━━━━━ Selected excerpt ━━━━━

# battery goes dead



## 67goat56 (Mar 6, 2009)

I've had electrical problems the last 5 months. I've only driven 4 times in that period, plus starting and let idle in between drives. First 3 times car started, drove 7 miles to work. After work, car started ok, drove 7 miles home. Tried to restart, click,click,click. Jumped battery, car started. After the 1st drive, had battery checked, it was good just needed a charge and changed dash harness because it was a mess. In between 2nd and 3rd time I changed console harness and the harness from console harness to dash harness, drove 4th time a week later 1 mile no change. Since then I've changed the voltage regulator. Checked alternator, by starting car and disconnecting cable, engine quit. I took alternator to part store to have it checked, it passed. Out of ideas!


----------



## Lithium (Apr 23, 2009)

Im not sure if this will apply to your situation but my 68' started fine then a month later started clicking etc... draining the battery fast so I pulled the starter had it tested and it was good so I bought some shims and started playing with them and wow car turns over so fast now and cured my problem thus far if that was not my problem was gonna switch the ignition switch next. Shims only run about 3 bucks its worth a shot.


----------



## even steven (Feb 27, 2009)

━━━━━ Extracted material ━━━━━

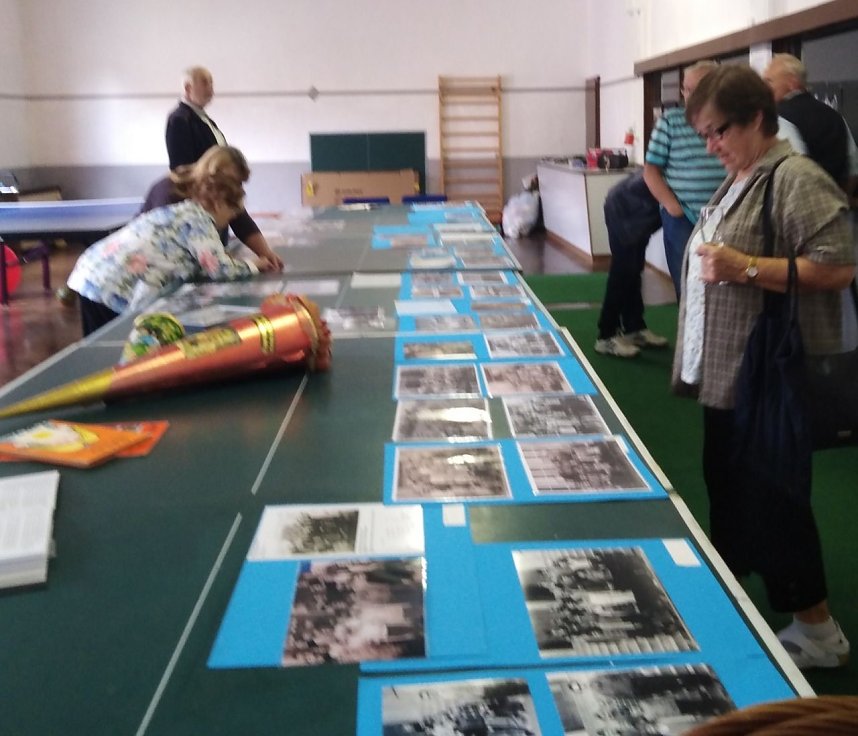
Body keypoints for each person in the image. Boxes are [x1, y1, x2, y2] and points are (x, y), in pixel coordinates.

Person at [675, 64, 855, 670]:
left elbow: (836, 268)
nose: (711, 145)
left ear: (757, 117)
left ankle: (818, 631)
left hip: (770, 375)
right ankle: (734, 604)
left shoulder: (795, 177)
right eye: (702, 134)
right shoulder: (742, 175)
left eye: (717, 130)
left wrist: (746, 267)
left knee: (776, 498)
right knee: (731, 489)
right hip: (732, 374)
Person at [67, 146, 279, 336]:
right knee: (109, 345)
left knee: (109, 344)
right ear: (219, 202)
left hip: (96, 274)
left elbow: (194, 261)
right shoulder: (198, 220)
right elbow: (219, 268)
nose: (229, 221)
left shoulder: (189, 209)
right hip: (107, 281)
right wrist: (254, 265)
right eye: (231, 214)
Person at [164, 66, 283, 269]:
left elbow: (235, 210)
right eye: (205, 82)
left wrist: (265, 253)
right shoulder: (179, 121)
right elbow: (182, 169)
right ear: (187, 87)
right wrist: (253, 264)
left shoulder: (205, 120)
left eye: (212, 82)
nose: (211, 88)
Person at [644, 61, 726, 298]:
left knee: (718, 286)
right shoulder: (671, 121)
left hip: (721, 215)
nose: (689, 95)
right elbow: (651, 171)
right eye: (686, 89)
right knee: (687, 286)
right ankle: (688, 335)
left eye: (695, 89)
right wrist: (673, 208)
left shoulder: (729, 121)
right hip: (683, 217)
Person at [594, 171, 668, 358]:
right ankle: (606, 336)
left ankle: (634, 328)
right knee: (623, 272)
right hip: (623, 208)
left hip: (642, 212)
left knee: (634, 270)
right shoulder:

━━━━━

- [Task brief]
In the dead-battery thread above, what did Lithium use on the starter that cured the clicking and fast battery drain?

- [Answer to this problem]
Shims.